The case is on the January 2013 calendar, and so will be heard by April, Hansen said. No date has been scheduled for oral arguments, although the Plaintiffs have requested oral arguments.
Woodham will be part of a team of attorneys who will argue the two cases that are currently pending. The other attorneys for Sherman and Eichler are Robert Feagin and Irwin Stolz, Jr.
As previously reported by APN, Woodham is also the subject of a disciplinary matter that was recently pending before the Supreme Court of Georgia and was remanded back to the Georgia Bar for further review.
However, there is nothing that would prohibit Woodham from participating in oral arguments at this point, Hansen said.
The Court granted both parties in the first case the ability to file briefs an additional ten pages longer than the usual thirty page limit, due to the complexity of the case.
The Appellees also requested a time extension of the filing of their brief, which was granted. According to Hansen, the brief by the City of Atlanta and other parties is due in early November.
The other arguments made in the Perry-Bolton TAD case include another stunning claim: that the City of Atlanta’s new charter, adopted in 1996, does not include the authority to create tax allocation districts at all.
Appellants argue that when the City of Atlanta adopted its new charter in 1996, it did not include any provision allowing the creation of TADs.
“Subsection (d) of Section 1-102 of the City’s 1973 charter, the provision added by way of the amendatory Act, House Bill 1634, was not specifically incorporated into the 1996 City Charter. Instead, that provision was excluded from the 1996 City Charter, meaning that the Georgia General Assembly, by way of the adoption of the 1996 City Charter, expressly repealed House Bill 1634, thus completely stripping the City of Atlanta of any power to exercise redevelopment powers laws under the 1985 Redevelopment Powers Law,” Appellants argue.

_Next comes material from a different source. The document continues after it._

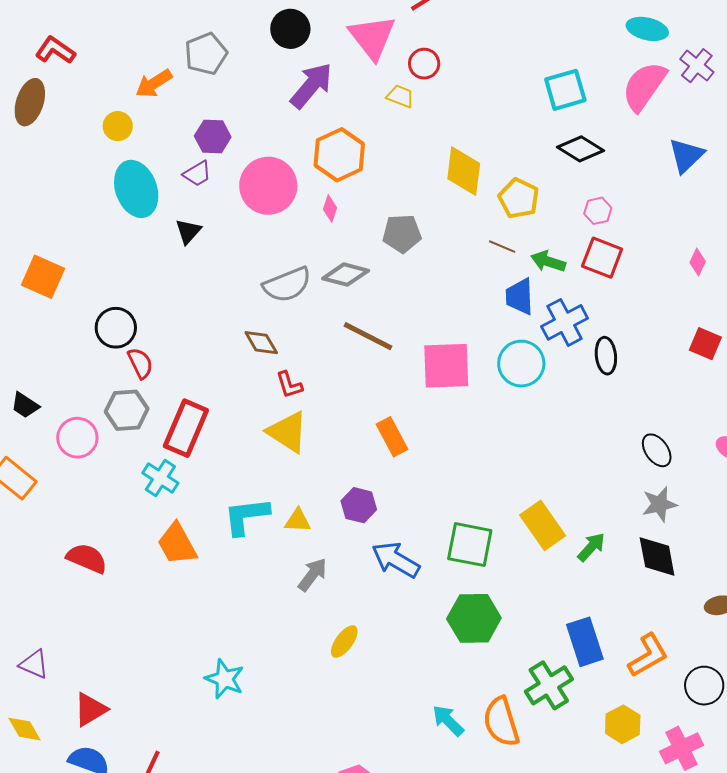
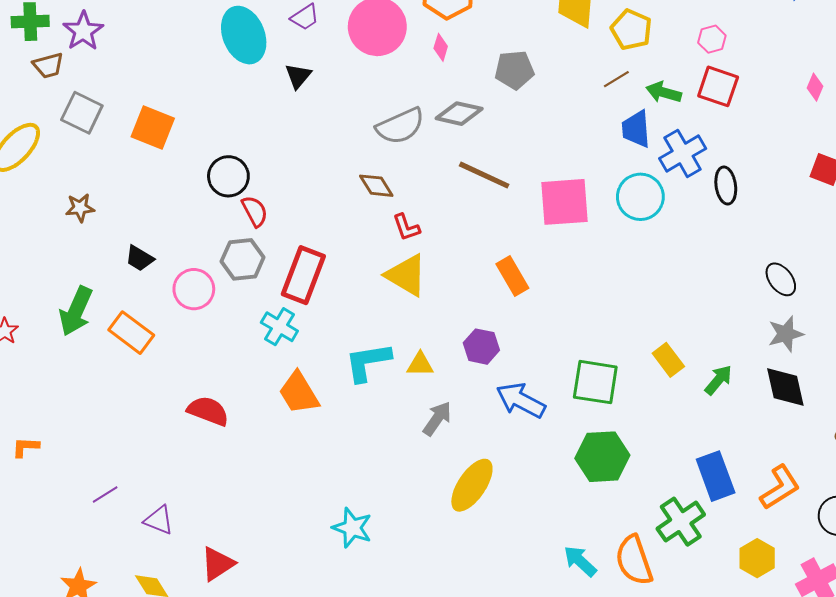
brown line: (502, 247) -> (616, 79), turned -52
yellow rectangle: (543, 525) -> (668, 360), size x0.7
yellow ellipse: (344, 642) -> (472, 485), size x1.6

“Nonetheless, the City of Atlanta has purportedly established ten (10) separate tax allocation districts. All of these City of Atlanta tax allocations districts are ultra vires, illegal, null and void and of no force or effect, because all such TADs were created subsequent to the General Assembly’s adoption of the 1996 City Charter, which had already stripped the City of Atlanta of any power to exercise redevelopment powers under the 1985 Redevelopment Powers Law,” Appellants argue.
Appellants also argue that the 2008 constitutional amendment, while purporting to do so, still did not have the effect of allowing for the levy of school taxes for non-educational purposes, such as redevelopment purposes; and that the school tax levy provision, which is also part of the constitution, now conflicts with the amended language.
Appellants also argue that the ballot language in the 2008 constitutional amendment was misleading.
Appellants also argue that a 2009 state law that purports to “retroactively ratify and confirm” any school board consent to participate in a TAD that had been in place prior to January 01, 2009, is unconstitutional and in violation of the separation of powers.
Appellants also argue that the original Perry-Bolton TAD was not approved by the City Council of Atlanta.